Our Doctors operate at the NSW Eye Centre within Sydney Private Hospital.

Dr. David Wechsler also operates at Macquarie University Hospital.

Dr. Peter Kim also operates at Epping eye surgery and Liverpool Eye Surgery.

For most consultations it is advisable that you do not drive to your appointment. This is because the vision can be blurred following the installation of eye drops.

Burwood station is a ten minute easy walk from our clinic.

There is a car park behind our clinic building. Entry is from Webbs lane (see map). Parking is free of charge but subject to availability. During busy times the carpark gets very full. Please note that parking is at your own risk. There is also on street parking nearby in the surrounding streets. Please note these are mainly two hour zones, and often more than two hours will be required for your appointment.

When payment is made at the time of consultation we can send your claim through to Medicare for you. Please note that to claim the Medicare rebate you must have a valid referral.

Unfortunately Private health insurance does not cover any of the cost for attending medical doctors in their practices. This also extends to any procedures that are performed in office such as lasers and other minor procedures. There is a Medicare rebate for consultations and for most procedures and tests performed in office, which you can claim back from Medicare after payment of our fee. The staff will explain the costs involved for your consultations and treatment.

Private health insurance can cover part of the cost for surgical procedures performed in hospitals, depending on your level of cover.

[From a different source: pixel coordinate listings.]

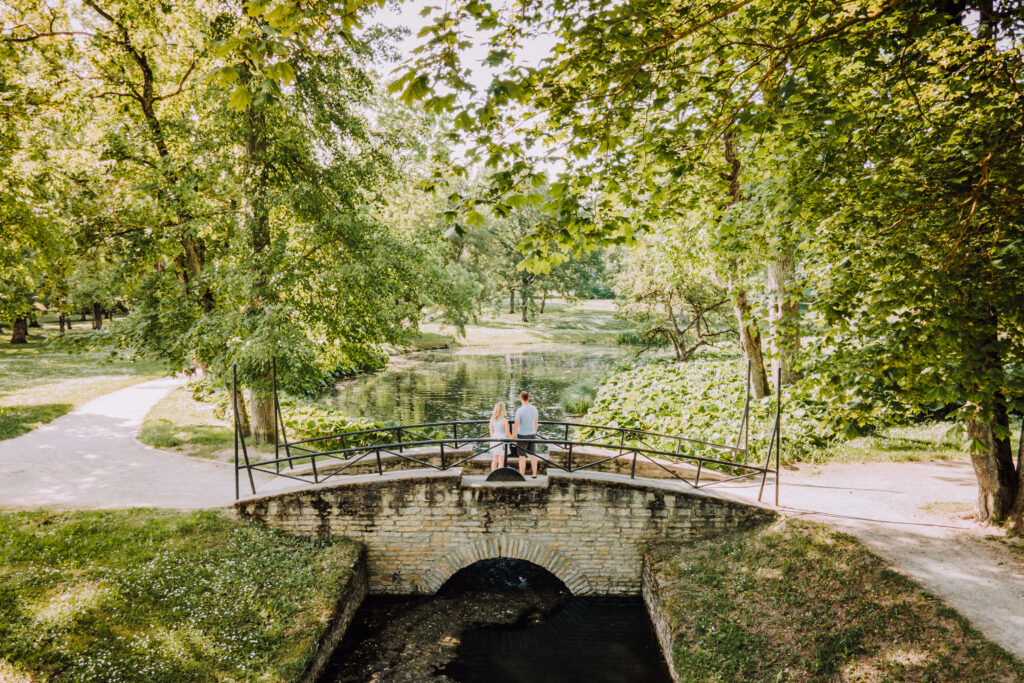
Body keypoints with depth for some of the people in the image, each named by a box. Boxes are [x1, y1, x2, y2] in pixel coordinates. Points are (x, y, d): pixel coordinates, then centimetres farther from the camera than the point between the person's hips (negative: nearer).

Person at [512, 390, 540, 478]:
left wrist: (512, 438, -9)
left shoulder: (519, 411, -18)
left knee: (522, 456, 4)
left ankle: (522, 476, 9)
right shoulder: (534, 409, -1)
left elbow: (516, 426, -17)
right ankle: (534, 474, 17)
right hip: (532, 435, 5)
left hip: (522, 436, -5)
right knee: (533, 455, 12)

It is a Medicare requirement that to claim the Medicare rebate you require a referral made out to the specialist from either your GP or Optometrist. The referral will be valid for a 12 month period. Other specialists can also provide a referral – but please note these referrals only last 3 months. While you can still be seen without a referral you will not be able to claim the Medicare rebate towards the cost of the consultation. Also it is good medical practice for written communication to occur between the various members of the health care team.

Your treating Ophthalmologist may have requested an opinion with one of our specialists due to the nature of your condition, as some of our doctors have particular sub-specialty expertise.

While both are eyecare health professionals Ophthamologists are medically trained eye specialists who provide medical, laser and surgical treatments for eye disease. Optometrists generally focus on optical treatments, such as glasses and contact lenses, but there is some overlap in the work that Ophthalmologists and Optometrists do. We also often work collaboratively in the care of our patients.

As part of the work up for eye disease we often measure the strength of glasses that are required to correct your vision. This enables us to work out whether glasses or contacts might be an appropriate treatment for you, and also gives us important information to help inform decision-making about potential surgical interventions.

However being fitted with a pair of glasses is more than just obtaining a ‘refraction’, and we recommend that you see an Optometrist as they specialise in providing glasses for people on a regular basis, and have insight into the whole process from refraction to dispensing.

In NSW all people over the age of 75 require a ‘fitness to drive’ medical assessment annually. The form usually arrives in the month before your birthday. People under the age of 75 with certain medical conditions (including eye conditions) may also require these done on a regular basis. It is important that you let us know ahead of time if you have one of these forms to be filled out, as extra testing may be required.